Problem #1: You Didn’t Pay.
When you call IT because your computer won’t turn on, they always ask, “Is it plugged in?” That’s because sometimes the obvious answer is also the right answer. Ditto here. Check with your accounting team -- are payments going out?
Solution: If your team is off its game, take action: Improve the accounting manager’s performance or make a personnel change. If money has simply run dry, consider a new loan that better matches your debt structure to your capital needs, or find another source of funds. When one of my clients needed a $1.5 million line of credit to fund a planned expansion, we took the package to eight banks before ending up with a $4 million Small Business Administration loan. It pays to shop around.
Problem #2: You Didn’t Comply.
All credit lines come with a handful of documents: the credit agreement, promissory note, guarantee documents and others. What did you agree to? You may have forgotten a promised submission of financial information or failed to maintain certain financial ratios or cash flow amounts.
Solution: Not only should you be calculating and reporting this information on time, but you should be projecting it into the future.
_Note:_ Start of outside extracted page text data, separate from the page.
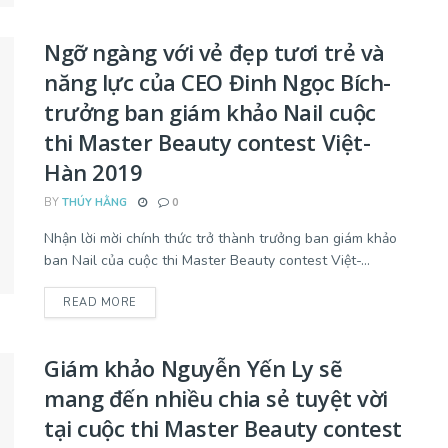
Ngỡ ngàng với vẻ đẹp tươi trẻ và
năng lực của CEO Đinh Ngọc Bích-
trưởng ban giám khảo Nail cuộc
thi Master Beauty contest Việt-
Hàn 2019
BY
THÚY HẰNG
0
Nhận lời mời chính thức trở thành trưởng ban giám khảo
ban Nail của cuộc thi Master Beauty contest Việt-...
READ MORE
Giám khảo Nguyễn Yến Ly sẽ
mang đến nhiều chia sẻ tuyệt vời
tại cuộc thi Master Beauty contest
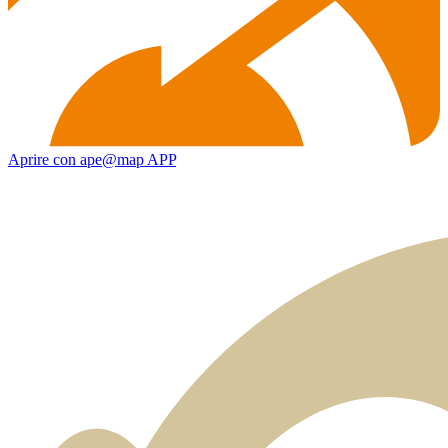
Aprire con ape@map APP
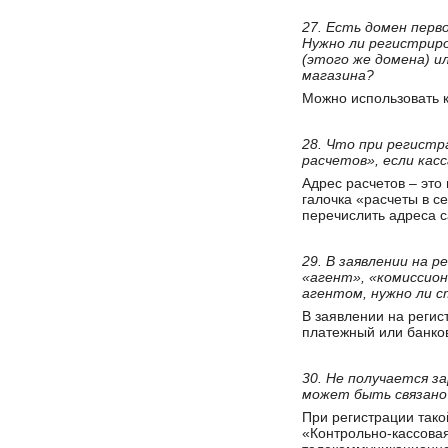
27. Есть домен перво
Нужно ли регистрир
(этого же домена) и
магазина?
Можно использовать 
28. Что при регистр
расчетов», если кас
Адрес расчетов – это
галочка «расчеты в с
перечислить адреса с
29. В заявлении на 
«агент», «комиссион
агентом, нужно ли 
В заявлении на регис
платежный или банковс
30. Не получается з
может быть связано
При регистрации тако
«Контрольно-кассовая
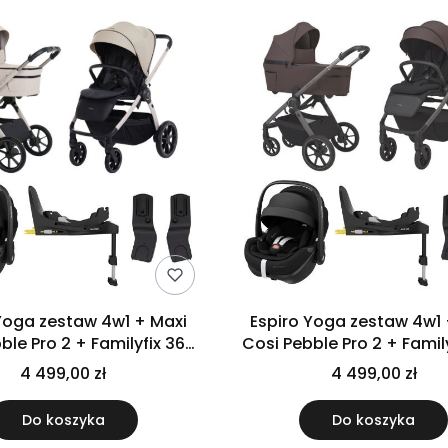
a zestaw 4w1 + Maxi
Espiro Yoga zestaw 4w1 + Maxi
ble Pro 2 + Familyfix 360
Cosi Pebble Pro 2 + Famil
o | 119 Assana Lotos
Pro | 208 Essence Of Ch
4 499,00 zł
4 499,00 zł
Do koszyka
Do koszyka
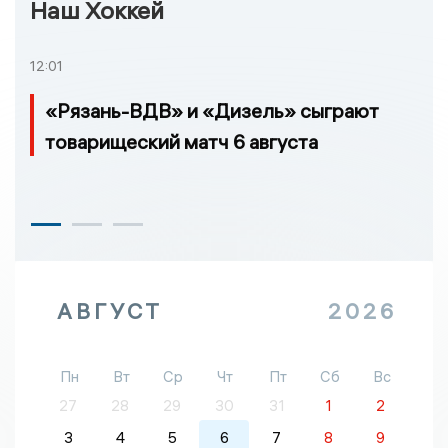
Наш Хоккей
12:01
«Рязань-ВДВ» и «Дизель» сыграют
товарищеский матч 6 августа
АВГУСТ
2026
Пн
Вт
Ср
Чт
Пт
Сб
Вс
27
28
29
30
31
1
2
3
4
5
6
7
8
9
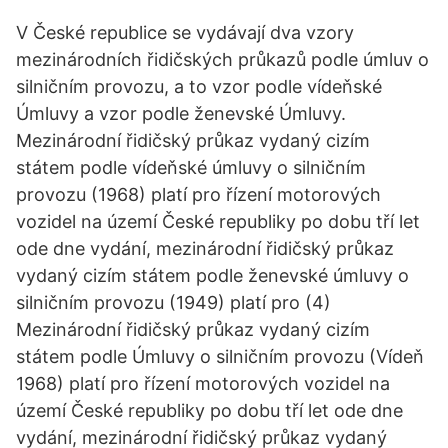
V České republice se vydávají dva vzory
mezinárodních řidičských průkazů podle úmluv o
silničním provozu, a to vzor podle vídeňské
Úmluvy a vzor podle ženevské Úmluvy.
Mezinárodní řidičský průkaz vydaný cizím
státem podle vídeňské úmluvy o silničním
provozu (1968) platí pro řízení motorových
vozidel na území České republiky po dobu tří let
ode dne vydání, mezinárodní řidičský průkaz
vydaný cizím státem podle ženevské úmluvy o
silničním provozu (1949) platí pro (4)
Mezinárodní řidičský průkaz vydaný cizím
státem podle Úmluvy o silničním provozu (Vídeň
1968) platí pro řízení motorových vozidel na
území České republiky po dobu tří let ode dne
vydání, mezinárodní řidičský průkaz vydaný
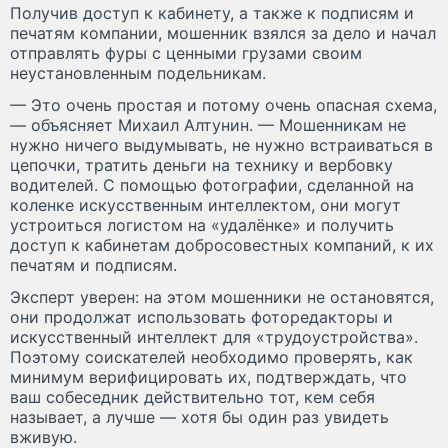
Получив доступ к кабинету, а также к подписям и
печатям компании, мошенник взялся за дело и начал
отправлять фуры с ценными грузами своим
неустановленным подельникам.
— Это очень простая и потому очень опасная схема,
— объясняет Михаил Алтунин. — Мошенникам не
нужно ничего выдумывать, не нужно встраиваться в
цепочки, тратить деньги на технику и вербовку
водителей. С помощью фотографии, сделанной на
коленке искусственным интеллектом, они могут
устроиться логистом на «удалёнке» и получить
доступ к кабинетам добросовестных компаний, к их
печатям и подписям.
Эксперт уверен: на этом мошенники не остановятся,
они продолжат использовать фоторедакторы и
искусственный интеллект для «трудоустройства».
Поэтому соискателей необходимо проверять, как
минимум верифицировать их, подтверждать, что
ваш собеседник действительно тот, кем себя
называет, а лучше — хотя бы один раз увидеть
вживую.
I’m talking about a predetermined net-profit-per-time-period, net worth ratios, accounts-receivable aging levels, and other information that banks keep an eagle eye on. That way, you can see problems like this coming.
Problem #3: You Didn’t Communicate.
Most entrepreneurs I know treat their bankers like enemies. They send their required reports, begrudgingly accept the banker’s annual lunch invitation, and otherwise avoid any and all contact. Wrong!
Solution: Put your banker at ease. Scrupulously prepare accurate reports and send them early. Include extra schedules to highlight and explain important numbers. Then call your banker -- emails don’t cut it -- to check in monthly. I also like to meet with my bankers at least quarterly. That way, you’ve primed the relationship for problem solving.
If your credit is cut, ask for a face-to-face meeting to make your case. When there, offer more information on your current financial situation and how you’re improving it. Remember, loan officers aren’t the ultimate decision makers—but they’ll be selling your request to bank management, so be nice. At the very least, you can ask for more time to get your affairs in order, or, if necessary, shop for a new bank (which can take months).